The operator pulled his bus over when he realized the woman was being attacked.

A Utah Transit Authority bus operator was honored last week after he saved a woman from a dog attack while working his route in Kearns.

Nick Pappas was headed down 5400 South near Cougar Lane on March 14 when he noticed a woman on the sidewalk with two dogs. As he drove his bus closer, he realized the dogs — two Rottweilers — were attacking the woman, who had been pulled to the ground.

Pappas pulled the bus over and jumped into action, yelling at the dogs to get them away from the woman and ushering her inside the bus, security footage shows.

The dogs continued to try and get to the woman — who was later identified as Marissa Bowen — barking and jumping at the doorway until Pappas got the doors closed.

“They got me really good,” Bowen said in the footage after Pappas was able to get back to the driver’s seat. She later told him that the dogs were almost hit by a car, and she had originally gotten out of her own car to help the animals.

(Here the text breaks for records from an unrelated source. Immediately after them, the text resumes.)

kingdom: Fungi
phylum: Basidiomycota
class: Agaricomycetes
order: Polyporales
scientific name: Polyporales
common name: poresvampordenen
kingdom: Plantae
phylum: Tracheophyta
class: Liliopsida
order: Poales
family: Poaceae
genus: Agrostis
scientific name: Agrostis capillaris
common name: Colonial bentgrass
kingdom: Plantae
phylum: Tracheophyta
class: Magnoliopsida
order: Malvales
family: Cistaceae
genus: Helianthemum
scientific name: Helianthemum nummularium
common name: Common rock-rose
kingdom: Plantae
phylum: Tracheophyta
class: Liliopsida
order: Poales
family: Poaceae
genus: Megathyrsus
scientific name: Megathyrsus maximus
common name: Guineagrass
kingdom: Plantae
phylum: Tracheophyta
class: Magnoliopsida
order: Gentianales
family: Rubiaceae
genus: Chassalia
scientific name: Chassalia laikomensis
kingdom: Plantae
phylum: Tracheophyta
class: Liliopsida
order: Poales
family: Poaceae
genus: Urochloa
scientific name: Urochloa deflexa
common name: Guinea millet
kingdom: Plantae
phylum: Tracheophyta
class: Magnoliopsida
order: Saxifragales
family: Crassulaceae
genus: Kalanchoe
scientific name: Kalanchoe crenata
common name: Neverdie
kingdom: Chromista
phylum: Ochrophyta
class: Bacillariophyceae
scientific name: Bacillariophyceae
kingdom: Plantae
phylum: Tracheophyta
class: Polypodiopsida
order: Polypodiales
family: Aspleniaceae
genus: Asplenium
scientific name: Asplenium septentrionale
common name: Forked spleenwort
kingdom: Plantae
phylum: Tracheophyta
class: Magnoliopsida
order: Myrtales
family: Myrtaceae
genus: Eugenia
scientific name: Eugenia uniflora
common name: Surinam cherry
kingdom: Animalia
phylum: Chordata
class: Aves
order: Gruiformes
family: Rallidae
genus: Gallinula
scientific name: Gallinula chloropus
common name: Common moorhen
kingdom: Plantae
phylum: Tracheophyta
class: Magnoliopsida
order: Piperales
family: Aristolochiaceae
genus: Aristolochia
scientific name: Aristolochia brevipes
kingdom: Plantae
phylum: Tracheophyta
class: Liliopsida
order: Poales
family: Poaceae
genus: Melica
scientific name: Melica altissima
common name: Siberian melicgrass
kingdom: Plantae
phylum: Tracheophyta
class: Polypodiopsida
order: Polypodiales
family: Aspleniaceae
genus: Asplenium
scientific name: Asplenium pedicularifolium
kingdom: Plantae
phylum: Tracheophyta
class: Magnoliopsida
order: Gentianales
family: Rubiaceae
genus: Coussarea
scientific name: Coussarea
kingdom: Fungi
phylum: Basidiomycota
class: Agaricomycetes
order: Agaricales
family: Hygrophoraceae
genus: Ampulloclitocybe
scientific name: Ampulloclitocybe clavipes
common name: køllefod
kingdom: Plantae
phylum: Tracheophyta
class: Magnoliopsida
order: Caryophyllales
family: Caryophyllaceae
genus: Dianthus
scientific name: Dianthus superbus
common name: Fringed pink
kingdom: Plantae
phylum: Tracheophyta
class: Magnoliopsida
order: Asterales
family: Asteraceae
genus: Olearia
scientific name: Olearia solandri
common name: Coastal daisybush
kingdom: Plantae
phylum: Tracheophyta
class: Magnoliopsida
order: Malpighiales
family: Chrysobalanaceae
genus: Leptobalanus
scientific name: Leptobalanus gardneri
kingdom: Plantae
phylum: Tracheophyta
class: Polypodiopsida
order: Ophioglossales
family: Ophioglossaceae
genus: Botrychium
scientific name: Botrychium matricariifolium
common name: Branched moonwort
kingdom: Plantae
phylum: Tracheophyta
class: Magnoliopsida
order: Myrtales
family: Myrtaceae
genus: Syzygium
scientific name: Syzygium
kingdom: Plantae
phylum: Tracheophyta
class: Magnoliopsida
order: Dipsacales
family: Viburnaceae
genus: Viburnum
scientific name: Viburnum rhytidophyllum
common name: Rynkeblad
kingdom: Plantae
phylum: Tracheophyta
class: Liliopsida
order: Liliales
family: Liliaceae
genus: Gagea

While Bowen sat inside the bus, waiting for the dogs to leave so she could get to her car, the dogs attacked the bus. At one point, the dogs ripped one off the vehicle’s large windshield wipers.

“These dogs didn’t give up at that point,” said Bill Humphreys, a UTA operations supervisor, during a UTA board meeting last week. “Nick was doing everything he could to keep her calm until assistance comes, and of course the dogs were still there when police and other assistance arrived.”

Bowen spoke at the meeting where Pappas was recognized, tearfully thanking Pappas, whom she said “saved her life.” She suffered serious wounds from all of the dog bites, and a family member set up a GoFundMe to help fund Bowen’s hospital bills.

“You really are a hero. You didn’t have to stop and you did,” Bowen said. “Now I get to see another day and hold my little boy another day. ... I can’t express my gratitude.”

Pappas said at the meeting that he just happened to be in the “right place at the right time” to help.

“She was just trying to help get a couple dogs out of the street and get them out of danger — was able to do that, when they turned on her,” said UTA police Chief Dalan Taylor.

“I was amazed by the courage [Pappas] showed,” Taylor said, adding that Pappas was “willing to put [himself] in harm’s way to save another and help another. I appreciate that.”